Here we are given a description of the twilight during which this ritual is to take place over alternations between a vertical, "continuous" blasting riff and the aforementioned chord of unspeakable dissonance. The same general pattern follows for the next stanza, but there is a marked difference in the guitars, which have now moved up an octave or so and have begun to play a strangely different pattern in accordance with the shift in subject matter: now the devotees of the cult themselves:

"Drones Of Inequity
Servile Of The Manors Steer
Knell Of Antiquate Tide
"
\
The pattern is again repeated to describe the alternate weird Boston landscape that Lovecraft created as the setting at which these entranced acolytes begin the ritualistic proceedings:

"Sub-Ornament Creaking Carcasses
Stagger Blackest Harbours
Moored Frothing Profuse
"

It is here that the main phrase that defined the initial rising action is reprised in an entirely different context. The first incarnation of the phrase served to anticipate the oncoming action and vaguely cauterize the listener's psychological state with a sense of ambiguous fear. At this point in the song, the horror has become explicit and undeniable, as song shifts to its final section in which The Curator recites a cryptic mantra to the tone of a phrase that alternates between fast tremolo picking and gradually descending (in a tonal sense), palm-muted chugs:

"Bow Oh Graving Faces
Bow Oh Graving Faces
Bow Oh Graving Faces
Bow Oh Graving Faces
"

The song ends with a sample and sets the stage for the formidably sepulchral album-closer, "Marityme". Much like the investigation of "Larvae", any further word drawing parallels between Portal's mastery of psychological songwriting and Lovecraft's prose would be superfluous.

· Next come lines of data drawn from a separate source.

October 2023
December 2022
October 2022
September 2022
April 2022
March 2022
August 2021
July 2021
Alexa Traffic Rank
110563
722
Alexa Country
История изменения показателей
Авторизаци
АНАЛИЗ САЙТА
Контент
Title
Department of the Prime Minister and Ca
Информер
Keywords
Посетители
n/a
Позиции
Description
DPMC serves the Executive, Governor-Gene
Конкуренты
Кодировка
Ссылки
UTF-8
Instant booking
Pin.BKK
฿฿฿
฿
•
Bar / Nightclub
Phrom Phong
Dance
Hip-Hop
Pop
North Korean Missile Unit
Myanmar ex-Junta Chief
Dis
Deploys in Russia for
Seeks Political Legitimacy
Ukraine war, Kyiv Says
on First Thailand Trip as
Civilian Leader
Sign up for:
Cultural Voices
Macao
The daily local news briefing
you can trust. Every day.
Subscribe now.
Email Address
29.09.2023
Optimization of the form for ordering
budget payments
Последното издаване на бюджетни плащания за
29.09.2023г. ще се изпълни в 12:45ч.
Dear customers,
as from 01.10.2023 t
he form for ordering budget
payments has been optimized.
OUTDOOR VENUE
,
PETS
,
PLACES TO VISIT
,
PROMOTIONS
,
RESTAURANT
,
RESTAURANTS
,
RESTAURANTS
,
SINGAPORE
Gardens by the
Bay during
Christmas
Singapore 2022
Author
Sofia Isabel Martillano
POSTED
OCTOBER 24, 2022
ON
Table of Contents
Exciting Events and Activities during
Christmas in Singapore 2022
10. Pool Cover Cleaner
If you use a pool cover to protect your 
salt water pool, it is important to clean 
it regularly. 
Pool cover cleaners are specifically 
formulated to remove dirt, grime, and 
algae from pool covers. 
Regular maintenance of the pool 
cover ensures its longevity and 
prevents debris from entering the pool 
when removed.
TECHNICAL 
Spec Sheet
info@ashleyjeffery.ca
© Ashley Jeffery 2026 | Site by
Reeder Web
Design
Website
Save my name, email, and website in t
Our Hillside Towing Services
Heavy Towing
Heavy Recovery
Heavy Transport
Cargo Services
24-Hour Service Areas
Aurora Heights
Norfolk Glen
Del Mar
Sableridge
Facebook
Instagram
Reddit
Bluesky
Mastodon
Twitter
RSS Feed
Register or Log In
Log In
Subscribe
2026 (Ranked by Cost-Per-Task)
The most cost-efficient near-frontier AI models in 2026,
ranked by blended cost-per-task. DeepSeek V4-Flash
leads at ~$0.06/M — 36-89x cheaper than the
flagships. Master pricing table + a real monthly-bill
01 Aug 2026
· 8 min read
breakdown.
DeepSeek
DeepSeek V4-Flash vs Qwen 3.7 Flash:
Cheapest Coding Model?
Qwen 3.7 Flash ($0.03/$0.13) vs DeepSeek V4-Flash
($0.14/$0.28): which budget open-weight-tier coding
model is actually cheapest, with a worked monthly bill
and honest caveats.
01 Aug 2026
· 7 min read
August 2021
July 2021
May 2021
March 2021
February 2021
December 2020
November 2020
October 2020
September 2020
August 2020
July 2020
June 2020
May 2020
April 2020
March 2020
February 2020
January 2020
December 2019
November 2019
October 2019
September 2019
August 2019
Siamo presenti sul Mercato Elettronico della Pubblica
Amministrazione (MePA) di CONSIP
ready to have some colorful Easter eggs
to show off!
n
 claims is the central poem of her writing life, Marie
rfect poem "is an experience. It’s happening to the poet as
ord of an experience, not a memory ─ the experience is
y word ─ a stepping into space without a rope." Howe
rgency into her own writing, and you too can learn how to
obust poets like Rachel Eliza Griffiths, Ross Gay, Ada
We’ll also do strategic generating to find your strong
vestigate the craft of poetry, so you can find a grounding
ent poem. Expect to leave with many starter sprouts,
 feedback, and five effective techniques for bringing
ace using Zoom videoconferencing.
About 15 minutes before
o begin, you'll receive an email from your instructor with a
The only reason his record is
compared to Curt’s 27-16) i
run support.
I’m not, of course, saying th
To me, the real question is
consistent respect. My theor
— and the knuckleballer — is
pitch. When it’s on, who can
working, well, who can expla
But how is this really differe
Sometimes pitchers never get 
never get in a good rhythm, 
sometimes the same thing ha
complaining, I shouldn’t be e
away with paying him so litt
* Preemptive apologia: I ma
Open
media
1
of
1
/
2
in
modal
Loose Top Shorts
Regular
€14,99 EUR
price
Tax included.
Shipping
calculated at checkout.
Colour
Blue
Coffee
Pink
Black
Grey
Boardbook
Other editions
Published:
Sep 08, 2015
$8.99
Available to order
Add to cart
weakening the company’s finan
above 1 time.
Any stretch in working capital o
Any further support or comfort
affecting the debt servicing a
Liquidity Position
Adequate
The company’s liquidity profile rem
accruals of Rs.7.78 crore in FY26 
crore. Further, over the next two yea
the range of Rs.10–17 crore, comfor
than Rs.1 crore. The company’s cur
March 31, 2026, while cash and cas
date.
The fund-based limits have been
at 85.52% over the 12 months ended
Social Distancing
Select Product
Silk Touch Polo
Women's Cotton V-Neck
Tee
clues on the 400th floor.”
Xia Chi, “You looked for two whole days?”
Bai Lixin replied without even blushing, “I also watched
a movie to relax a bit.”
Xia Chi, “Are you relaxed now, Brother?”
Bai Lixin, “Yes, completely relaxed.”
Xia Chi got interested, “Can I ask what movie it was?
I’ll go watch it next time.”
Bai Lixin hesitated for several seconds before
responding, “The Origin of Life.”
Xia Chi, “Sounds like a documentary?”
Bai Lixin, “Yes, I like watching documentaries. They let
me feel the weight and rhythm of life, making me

At this point I'm satisfied with the evidence presented in defending the claims I made at the outset of this post. I conclude by remarking that the grasp Lovecraft had on the spectral and "weird" has only been rivaled by a handful of other authors that have dared to broach a subject of imposing philosophical depth; and the same can be said of Portal within the paradigm of death/black metal.